Cindy Tsai-Schultz (Alison’s mom) strikes again with a witty and inspiring blog. She shows the way supporting Nia House’s Yard Sale can bring you joy in life. Thank you, Cindy.
With four hours left before Alison and I needed to board a flight to Colorado, nothing was ready. Snow and ski gear strewn on the floor of our bedroom. I was cranky and sweaty and I needed to make lunch for the kids, walk the dog, clean the house and finish doing laundry so I can pack for the trip. Peter was in LA and was going to meet us in Colorado in a few days so I was solo with tons of snow and ski gear and kid for this trip.
FEAR overtook and I FREAKED.
I pulled it together and packed for Alison: regular clothes, ski clothes, ski gear, books, dolls, crafts, car seat, food for the plane, and iPad. Check.
Packing for myself was less than stellar. I did pack ski essentials – skis, boots, poles, snow jacket and pants, socks. The rest, not so good. 10 days in Vail with one t-shirt, one yoga pant, and a sweater and the clothes I wore on the plane.
But once we got to our final destination, the freak-out was long from my memory. Even with my poor packing skills. Vail was awesome.
This morning after hitting the snooze button one too many times, I was looking around and I realized that we have a lot of stuff. And most of what I do in my spare time is managing stuff. I am the official family stuff getter and stuff manager. And I’m don’t like it.
This got me thinking. In Vail, we were in a very small condo. There wasn’t much room for stuff, which was good because we didn’t have much stuff. The grocery store was a 3.5 mile walk (we didn’t have a car) so we went once, stocked up and cooked what we had. When we weren’t on the slopes, we had a great time – talking, eating, and playing. No one felt deprived, bored, or hungry.

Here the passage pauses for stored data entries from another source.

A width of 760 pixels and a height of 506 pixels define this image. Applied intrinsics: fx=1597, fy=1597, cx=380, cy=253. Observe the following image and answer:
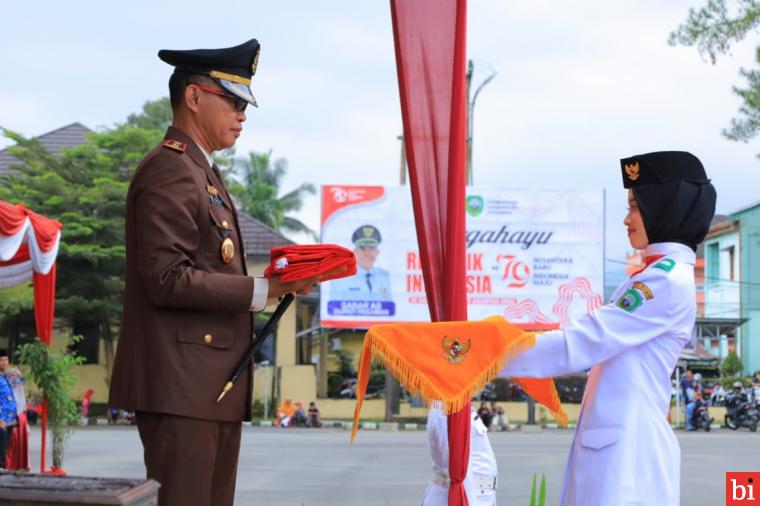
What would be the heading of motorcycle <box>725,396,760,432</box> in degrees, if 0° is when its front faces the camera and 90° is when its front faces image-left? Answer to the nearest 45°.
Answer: approximately 45°

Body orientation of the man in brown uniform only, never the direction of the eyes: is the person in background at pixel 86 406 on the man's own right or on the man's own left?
on the man's own left

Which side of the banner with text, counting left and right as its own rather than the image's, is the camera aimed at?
front

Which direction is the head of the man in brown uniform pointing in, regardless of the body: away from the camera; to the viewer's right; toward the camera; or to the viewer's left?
to the viewer's right

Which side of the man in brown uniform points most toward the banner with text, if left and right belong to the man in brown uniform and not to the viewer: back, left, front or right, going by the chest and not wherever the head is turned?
left

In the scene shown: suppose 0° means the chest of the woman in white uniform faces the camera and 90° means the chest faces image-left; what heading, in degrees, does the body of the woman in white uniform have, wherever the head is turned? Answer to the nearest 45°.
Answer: approximately 90°

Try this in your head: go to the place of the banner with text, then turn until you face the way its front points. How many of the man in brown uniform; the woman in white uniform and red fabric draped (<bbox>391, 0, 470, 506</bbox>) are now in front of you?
3

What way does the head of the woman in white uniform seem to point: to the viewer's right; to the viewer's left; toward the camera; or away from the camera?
to the viewer's left

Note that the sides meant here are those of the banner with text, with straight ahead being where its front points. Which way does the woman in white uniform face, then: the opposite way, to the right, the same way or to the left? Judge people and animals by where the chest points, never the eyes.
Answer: to the right

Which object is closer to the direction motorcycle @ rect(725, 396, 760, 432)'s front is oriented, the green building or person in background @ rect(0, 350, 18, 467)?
the person in background

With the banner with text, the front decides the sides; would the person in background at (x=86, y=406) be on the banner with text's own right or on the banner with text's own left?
on the banner with text's own right

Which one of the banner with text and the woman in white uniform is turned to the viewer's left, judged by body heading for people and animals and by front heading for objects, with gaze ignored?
the woman in white uniform

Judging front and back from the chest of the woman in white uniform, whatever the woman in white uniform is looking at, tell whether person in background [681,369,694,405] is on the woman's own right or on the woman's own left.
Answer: on the woman's own right

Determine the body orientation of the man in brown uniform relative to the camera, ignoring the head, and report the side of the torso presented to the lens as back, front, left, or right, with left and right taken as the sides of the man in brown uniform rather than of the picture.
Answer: right

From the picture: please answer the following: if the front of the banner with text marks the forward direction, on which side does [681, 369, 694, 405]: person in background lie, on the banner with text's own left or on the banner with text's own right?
on the banner with text's own left
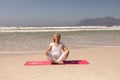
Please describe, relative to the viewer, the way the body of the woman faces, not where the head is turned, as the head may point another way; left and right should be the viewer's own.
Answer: facing the viewer
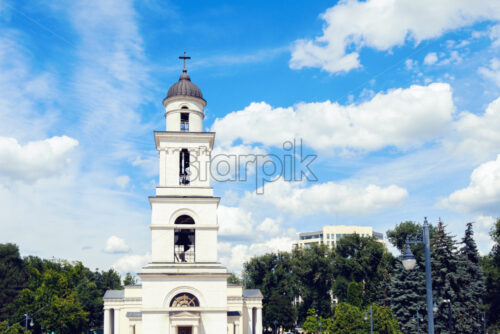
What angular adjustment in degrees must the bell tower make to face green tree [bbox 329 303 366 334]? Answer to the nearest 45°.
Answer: approximately 135° to its left

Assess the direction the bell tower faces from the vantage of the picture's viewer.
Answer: facing the viewer

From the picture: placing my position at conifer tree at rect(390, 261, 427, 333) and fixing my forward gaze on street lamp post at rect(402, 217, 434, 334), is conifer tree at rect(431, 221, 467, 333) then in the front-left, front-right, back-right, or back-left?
front-left

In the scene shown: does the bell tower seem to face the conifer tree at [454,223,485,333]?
no

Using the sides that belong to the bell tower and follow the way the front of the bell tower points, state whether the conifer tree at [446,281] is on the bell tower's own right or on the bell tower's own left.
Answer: on the bell tower's own left

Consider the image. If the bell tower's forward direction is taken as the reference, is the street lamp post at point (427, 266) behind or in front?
in front

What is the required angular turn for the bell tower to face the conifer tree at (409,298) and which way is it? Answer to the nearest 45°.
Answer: approximately 135° to its left
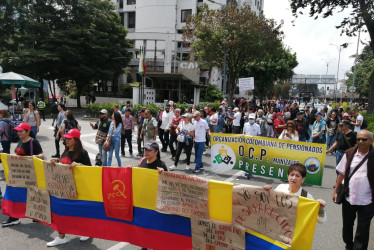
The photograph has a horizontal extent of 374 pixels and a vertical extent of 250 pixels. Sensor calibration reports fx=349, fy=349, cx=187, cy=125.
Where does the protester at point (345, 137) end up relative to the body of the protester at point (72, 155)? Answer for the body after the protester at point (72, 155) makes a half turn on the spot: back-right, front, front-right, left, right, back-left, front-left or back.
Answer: front-right

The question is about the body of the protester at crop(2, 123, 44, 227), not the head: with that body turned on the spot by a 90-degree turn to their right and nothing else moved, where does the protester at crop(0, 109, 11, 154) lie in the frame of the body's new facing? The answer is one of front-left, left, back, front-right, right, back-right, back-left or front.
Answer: front-right

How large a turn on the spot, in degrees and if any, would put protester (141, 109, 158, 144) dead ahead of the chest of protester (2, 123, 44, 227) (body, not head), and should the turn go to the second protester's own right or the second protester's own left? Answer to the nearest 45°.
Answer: approximately 180°

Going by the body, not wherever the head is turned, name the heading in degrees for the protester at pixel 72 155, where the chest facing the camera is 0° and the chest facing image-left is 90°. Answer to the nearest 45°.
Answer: approximately 45°

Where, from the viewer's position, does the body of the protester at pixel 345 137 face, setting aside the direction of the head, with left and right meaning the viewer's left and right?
facing the viewer and to the left of the viewer

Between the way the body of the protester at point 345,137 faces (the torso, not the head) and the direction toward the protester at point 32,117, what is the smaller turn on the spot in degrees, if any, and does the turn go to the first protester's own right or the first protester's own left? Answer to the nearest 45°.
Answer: approximately 45° to the first protester's own right

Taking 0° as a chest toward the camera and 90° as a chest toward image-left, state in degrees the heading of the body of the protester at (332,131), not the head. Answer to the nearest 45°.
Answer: approximately 0°
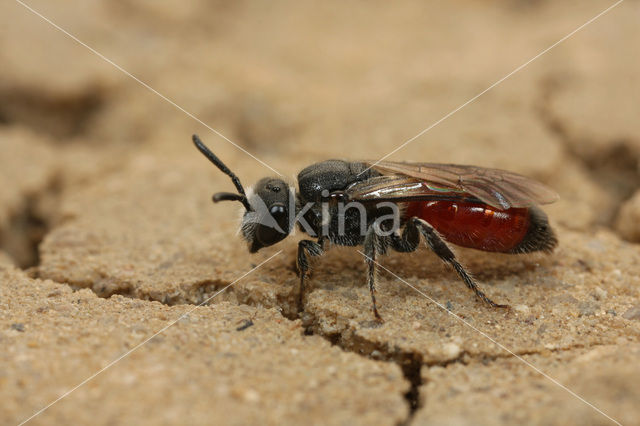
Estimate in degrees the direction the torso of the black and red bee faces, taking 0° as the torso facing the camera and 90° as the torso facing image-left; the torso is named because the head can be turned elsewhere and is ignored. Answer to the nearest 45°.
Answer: approximately 90°
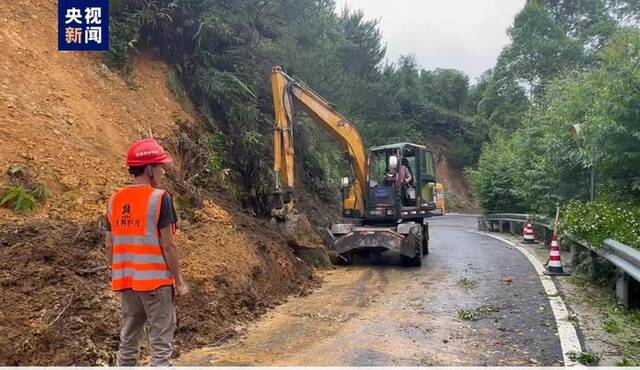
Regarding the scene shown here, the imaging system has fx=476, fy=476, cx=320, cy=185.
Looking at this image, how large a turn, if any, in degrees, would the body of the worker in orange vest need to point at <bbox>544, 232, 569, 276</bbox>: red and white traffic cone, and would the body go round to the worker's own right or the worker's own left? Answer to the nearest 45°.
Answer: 0° — they already face it

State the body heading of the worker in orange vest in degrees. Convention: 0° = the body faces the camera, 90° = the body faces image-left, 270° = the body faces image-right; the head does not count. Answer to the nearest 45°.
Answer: approximately 225°

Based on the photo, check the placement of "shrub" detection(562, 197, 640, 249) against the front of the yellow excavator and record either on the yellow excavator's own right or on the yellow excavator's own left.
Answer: on the yellow excavator's own left

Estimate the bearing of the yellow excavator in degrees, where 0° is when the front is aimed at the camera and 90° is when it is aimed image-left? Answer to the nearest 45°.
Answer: approximately 45°

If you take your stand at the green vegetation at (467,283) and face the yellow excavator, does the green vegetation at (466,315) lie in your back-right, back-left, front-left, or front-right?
back-left

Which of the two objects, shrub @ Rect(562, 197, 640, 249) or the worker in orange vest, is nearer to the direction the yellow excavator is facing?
the worker in orange vest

Can I bring some of that back to Berkeley? Can I spend most of my spare time talking, eating and playing instead of being the stuff manager?
I’ve been reading The Sweet Spot, Finding Your Groove at Home and Work by Christine Carter (Senior Fellow at the Greater Good Science Center at UC Berkeley). One of the take away messages is – we make too many decisions in our daily lives. We need to save our brainpower for the larger and more important decisions and the small less important stuff can be on autopilot. For example, what we wear. We have a closet full of clothes but nothing to wear. Christine Carter suggests designing your clothing around a “uniform.” The rest goes away.
Marie Kondo, the new organizational guru from Japan says to discard everything that does not “spark joy,” after thanking the objects that are getting discard for their service.
Thank you stuff for your service. Good-bye. More joy, less stuff.
This morning, I put large plastic bins around the house. If there’s something that I haven’t used, don’t wear, or doesn’t spark joy it’s going in the bin and going to Nia House for the Annual Yard Sale.